Remembering George Pérez, 1954-2022
Marvel Comics pauses to reflect upon the life and career of beloved writer and legendary artist George Pérez, who was widely known and respected for his incredible talent, kindness and generosity in the comics community and beyond. During his career at Marvel, he contributed to several ongoing titles, such as THE AVENGERS, THE INHUMANS, and FANTASTIC FOUR. He also co-created Marvel’s first Latin American Super Hero and first Puerto Rican mainstream character, Hector Ayala, AKA White Tiger, which inspired more heroes under the same alias.
Born on June 9, 1954 in the Bronx to Puerto Rican parents, George and his younger brother dreamed of being artists. Already drawing at the early age of five, George honed his skills and went on to become a regular contributor at the House of Ideas and famous for his seminal work in the industry.
In 1973, George broke into comics as an assistant for Marvel artist Rich Buckler. They both worked under Art Director John Romita Sr., who became a mentor to George. After making his debut by penciling a short satirical story featuring Luther Manning, AKA Deathlok, in ASTONISHING TALES #25 in 1974, it wasn’t long before George became a regular contributor.
He soon debuted his first cover in CREATURES ON THE LOOSE #34 and penciled for “Sons of the Tiger,” a strip in THE DEADLY HANDS OF KUNG FU title. It was there, in issue #19, where he and writer Bill Mantlo co-created White Tiger, introducing Hector Ayala’s Super Hero origin story to fans around the world.

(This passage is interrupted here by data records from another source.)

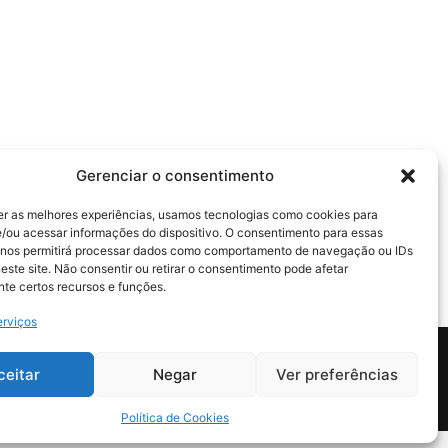
Gerenciar o consentimento
er as melhores experiências, usamos tecnologias como cookies para
/ou acessar informações do dispositivo. O consentimento para essas
 nos permitirá processar dados como comportamento de navegação ou IDs
este site. Não consentir ou retirar o consentimento pode afetar
te certos recursos e funções.
erviços
ceitar
Negar
Ver preferências
tica de Segurança e Privacidade
Política de Cookies (BR)
Política de Cookies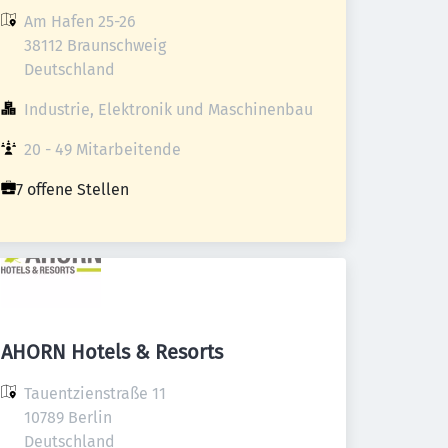
Am Hafen 25-26

38112 Braunschweig

Deutschland
Industrie, Elektronik und Maschinenbau
20 - 49 Mitarbeitende
7 offene Stellen
AHORN Hotels & Resorts
Tauentzienstraße 11

10789 Berlin

Deutschland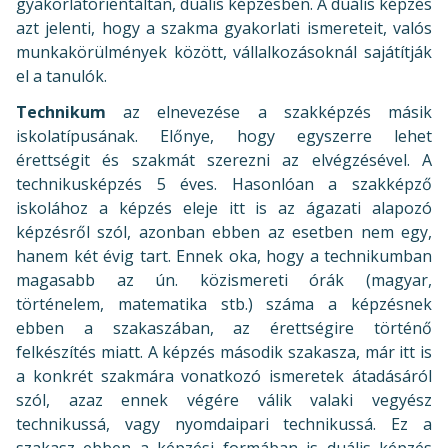
gyakorlatorientáltan, duális képzésben. A duális képzés
azt jelenti, hogy a szakma gyakorlati ismereteit, valós
munkakörülmények között, vállalkozásoknál sajátítják
el a tanulók.
Technikum
az elnevezése a szakképzés másik
iskolatípusának. Előnye, hogy egyszerre lehet
érettségit és szakmát szerezni az elvégzésével. A
technikusképzés 5 éves. Hasonlóan a szakképző
iskolához a képzés eleje itt is az ágazati alapozó
képzésről szól, azonban ebben az esetben nem egy,
hanem két évig tart. Ennek oka, hogy a technikumban
magasabb az ún. közismereti órák (magyar,
történelem, matematika stb.) száma a képzésnek
ebben a szakaszában, az érettségire történő
felkészítés miatt. A képzés második szakasza, már itt is
a konkrét szakmára vonatkozó ismeretek átadásáról
szól, azaz ennek végére válik valaki vegyész
technikussá, vagy nyomdaipari technikussá. Ez a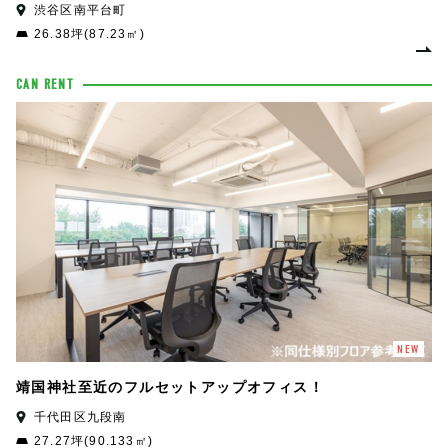
渋谷区南平台町
26.38坪(87.23㎡)
CAN RENT
NEW
靖国神社至近のフルセットアップオフィス！
千代田区九段南
27.27坪(90.133㎡)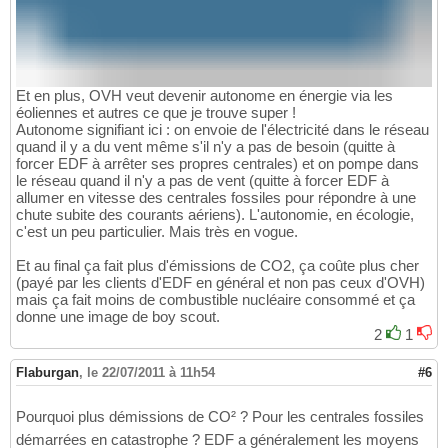
Et en plus, OVH veut devenir autonome en énergie via les
éoliennes et autres ce que je trouve super !
Autonome signifiant ici : on envoie de l'électricité dans le réseau
quand il y a du vent même s'il n'y a pas de besoin (quitte à
forcer EDF à arrêter ses propres centrales) et on pompe dans
le réseau quand il n'y a pas de vent (quitte à forcer EDF à
allumer en vitesse des centrales fossiles pour répondre à une
chute subite des courants aériens). L'autonomie, en écologie,
c'est un peu particulier. Mais très en vogue.
Et au final ça fait plus d'émissions de CO2, ça coûte plus cher
(payé par les clients d'EDF en général et non pas ceux d'OVH)
mais ça fait moins de combustible nucléaire consommé et ça
donne une image de boy scout.
2
1
Flaburgan
,
le 22/07/2011 à 11h54
#6
Pourquoi plus démissions de CO² ? Pour les centrales fossiles
démarrées en catastrophe ? EDF a généralement les moyens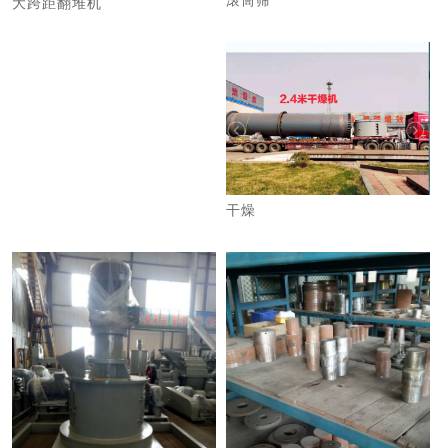
滚筒筛
大跨距翻堆机
干燥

George’s career continued to take off when he began contributing to The Avengers starting with THE AVENGERS #141, where he was dubbed Marvel’s “newest Avengin’ Ace.” In FANTASTIC FOUR #176 with writer Roy Thomas, George broke the fourth wall when they included the Marvel office and all the creators in it, illustrating versions of then-Editor-in-Chief Archie Goodwin, writer Gerry Conway, and more. In addition to working with Thomas, George worked with writers Len Wein and Marv Wolfman. He went on to co-create additional recurring characters that continue to live on in the comics, including Henry Peter Gyrich and Taskmaster.

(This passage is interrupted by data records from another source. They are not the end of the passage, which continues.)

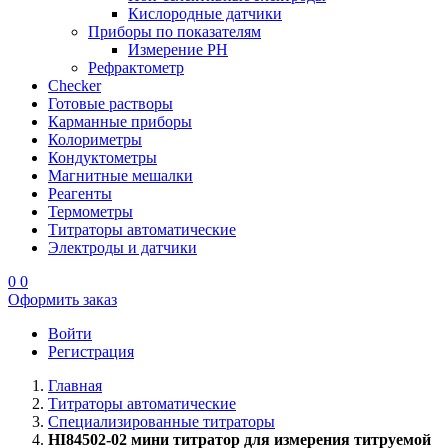
Кислородные датчики
Приборы по показателям
Измерение PH
Рефрактометр
Checker
Готовые растворы
Карманные приборы
Колориметры
Кондуктометры
Магнитные мешалки
Реагенты
Термометры
Титраторы автоматические
Электроды и датчики
0
0
Оформить заказ
Войти
Регистрация
Главная
Титраторы автоматические
Специализированные титраторы
HI84502-02 мини титратор для измерения титруемой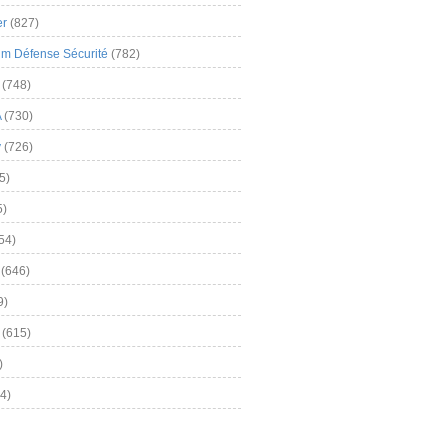
er
(827)
m Défense Sécurité
(782)
(748)
A
(730)
y
(726)
5)
5)
54)
(646)
9)
(615)
)
4)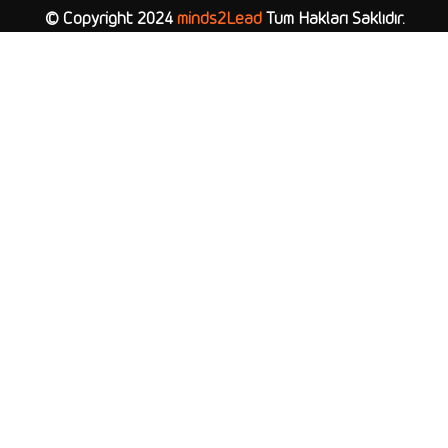
© Copyright 2024
minds2Lead
Tüm Hakları Saklıdır.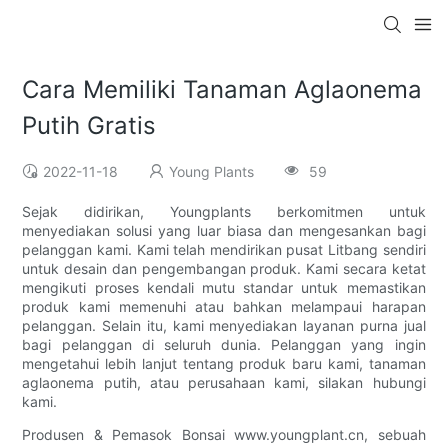
Cara Memiliki Tanaman Aglaonema
Putih Gratis
2022-11-18
Young Plants
59
Sejak didirikan, Youngplants berkomitmen untuk
menyediakan solusi yang luar biasa dan mengesankan bagi
pelanggan kami. Kami telah mendirikan pusat Litbang sendiri
untuk desain dan pengembangan produk. Kami secara ketat
mengikuti proses kendali mutu standar untuk memastikan
produk kami memenuhi atau bahkan melampaui harapan
pelanggan. Selain itu, kami menyediakan layanan purna jual
bagi pelanggan di seluruh dunia. Pelanggan yang ingin
mengetahui lebih lanjut tentang produk baru kami, tanaman
aglaonema putih, atau perusahaan kami, silakan hubungi
kami.
Produsen & Pemasok Bonsai www.youngplant.cn, sebuah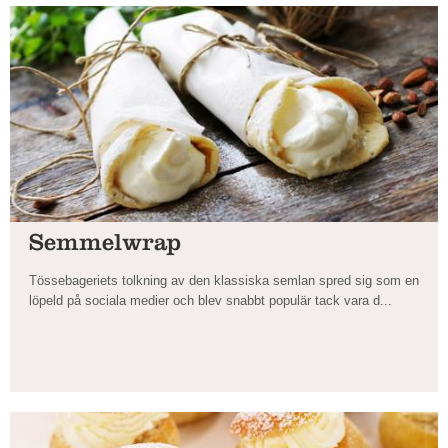
Semmelwrap
Tössebageriets tolkning av den klassiska semlan spred sig som en
löpeld på sociala medier och blev snabbt populär tack vara d...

George began working for DC Comics in 1980 while continuing his Marvel work. He penciled several series, most notably The New Teen Titans, Wonder Woman, Justice League of America, and Superman, and took on writing duties as well. He worked with them for just over a decade before joining the team on Marvel’s seminal INFINITY GAUNTLET series in 1991 with writer Jim Starlin and HULK: FUTURE IMPERFECT with writer Peter David.

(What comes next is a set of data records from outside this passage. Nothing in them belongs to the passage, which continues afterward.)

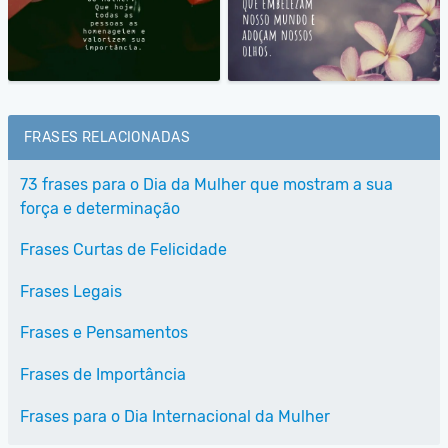
FRASES RELACIONADAS
73 frases para o Dia da Mulher que mostram a sua
força e determinação
Frases Curtas de Felicidade
Frases Legais
Frases e Pensamentos
Frases de Importância
Frases para o Dia Internacional da Mulher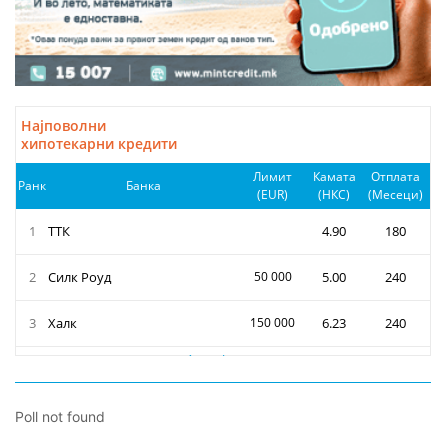
Poll not found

With his decades-long experience at many publishing companies, George continued to write more comics, starting with SILVER SURFER #111 and continuing into crossover specials, including a SILVER SURFER/SUPERMAN one-shot in 1996. In 2003, he contributed to the fan-favorite JLA/AVENGERS crossover with Kurt Busiek, which became an instant classic; the crossover was recently reprinted, much to George’s delight.
In addition to George’s lauded comics work, he served as co-chairman on The Hero Initiative, a nonprofit committed to helping comic creators with finances for emergency medical needs.
George won numerous awards, starting with the Eagle Award in 1979 for his time on THE AVENGERS #167-168 and #170-177, and two Eagles after that. He also received an Inkpot Award, several Comics Buyer’s Guide Fan Awards, and a Jack Kirby Award for Best Finite Series two years in a row. Most recently, George received an Inkwell Award, specifically a lifetime achievement award in inking.
George made an indisputable impact on the comics community and its fans. He was well-known for being a friendly and approachable creator, particularly for his warmth, generosity, and kind nature. He will be deeply missed by all that knew him and were touched by his many decades of work.